Three weeks have passed and Elon Musk has
nearly destroyed taken over Twitter, leading to an uptick in conspiratorialism there. So our own Stephen "The Stubborn WPO Lurker" Harrison has done an article in Slate about this:
No, Wikipedia Is Not Colluding With DHS
By Stephen Harrison • Nov 21, 2022
It starts out with a flat denial, just in case anyone actually believed that the US Federal government was controlling Wikipedia at or near election-time (emphasis his):
Lurker Steve wrote:But is there any substance to the claim that the feds have been deciding what information should be published on Wikipedia and other sites? There is not. As Techdirt’s Mike Masnick rightfully argued, the Intercept’s story about the U.S. government arbitrating disinformation on tech platforms like Wikipedia is “absolute garbage” and “bullshit reporting.”
I’ll add one more criticism to the list: The false framing is insulting, especially to the volunteer Wikipedia editors who do the hard work of curating reliable information for the site. Because the Wikipedians are not controlled by Uncle Sam.

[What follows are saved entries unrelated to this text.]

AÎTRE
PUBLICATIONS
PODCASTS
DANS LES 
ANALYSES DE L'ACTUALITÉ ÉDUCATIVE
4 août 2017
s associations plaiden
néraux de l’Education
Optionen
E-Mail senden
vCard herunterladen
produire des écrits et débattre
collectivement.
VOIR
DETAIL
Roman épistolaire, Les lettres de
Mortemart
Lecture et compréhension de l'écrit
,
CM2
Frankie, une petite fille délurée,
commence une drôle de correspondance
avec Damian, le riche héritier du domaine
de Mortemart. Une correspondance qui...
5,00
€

Pointing out the fact that the false framing is "insulting" seems almost naive in a way, as though he thinks our right-wing friends are singling out Wikipedia for this sort of conspiracy-mongering treatment rather than insulting literally every unconditioned human being on Earth with it on a near-daily basis. And for some reason, Mr. Harrison then goes into a fairly detailed description of the various means by which various disinfo-spreading accounts are dealt with by the admins ("Summit" = User:
Girth Summit (T-C-L)):
Once a disruptive user engages in a series of unhelpful contributions to Wikipedia, like edit warring on a page to reinsert their preferred version, the site’s volunteer administrators will move to block that username. But people who have been blocked on Wikipedia often create alternate usernames—so-called sockpuppet accounts—in order to bypass that block. “Editors who have dealt with them [sockpuppets] before often spot behavioral tells—a particular set of articles they’re interested in perhaps, an esoteric viewpoint, certain quirks in their use of the English language; even just things like the times of day when they are editing can sometimes be useful indicators,” Summit said.

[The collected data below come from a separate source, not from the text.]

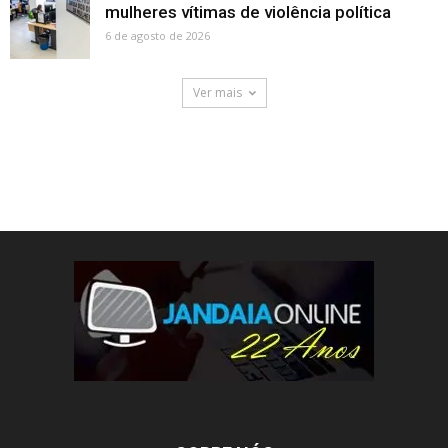
mulheres vítimas de violência política
6 de agosto de 2026
Ver mais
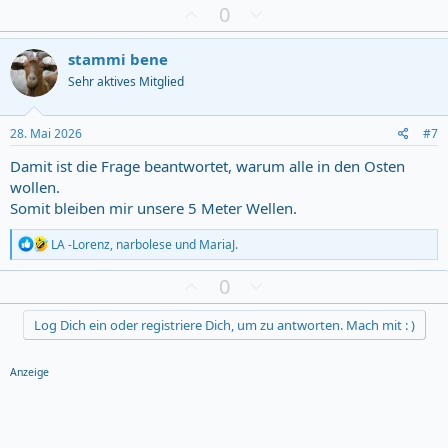
a
Z
D
0
c
u
o
t
s
w
i
stammi bene
o
t
n
Sehr aktives Mitglied
n
i
v
s
m
o
:
m
t
28. Mai 2026
#7
u
e
Damit ist die Frage beantwortet, warum alle in den Osten
n
wollen.
g
Somit bleiben mir unsere 5 Meter Wellen.
R
LA -Lorenz
,
narbolese
und
MariaJ.
e
a
Z
D
0
c
u
o
t
s
w
i
Log Dich ein oder registriere Dich, um zu antworten. Mach mit : )
o
t
n
n
i
v
s
Anzeige
m
o
:
m
t
u
e
n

Once enough evidence has been gathered in a sockpuppet investigation, a small group of trusted Wikipedia volunteers called checkusers have the ability to determine the IP address for an account. By looking up the IP address, the checkuser can reveal that the puppet master is behind a new crop of dummy accounts—and proceed to block those, too.
Most readers probably won't get past the first few sentences of all that, but I guess the question is...
if they do, will they be
more impressed with Wikipedia's capacity for controlling disinformation, or less?
It seems to me that if the integrity of The World's Biggest Free Info Resource depends on the ability of a handful of unpaid, anonymous admins to spot "behavioral tells" on an ongoing basis, that's actually not all that great. Even if —
for the time being, at least — it seems to work most of the time.
The Comments section suggests that most Slate readers weren't even aware of the "DHS Leaks" story to begin with, so that's no help.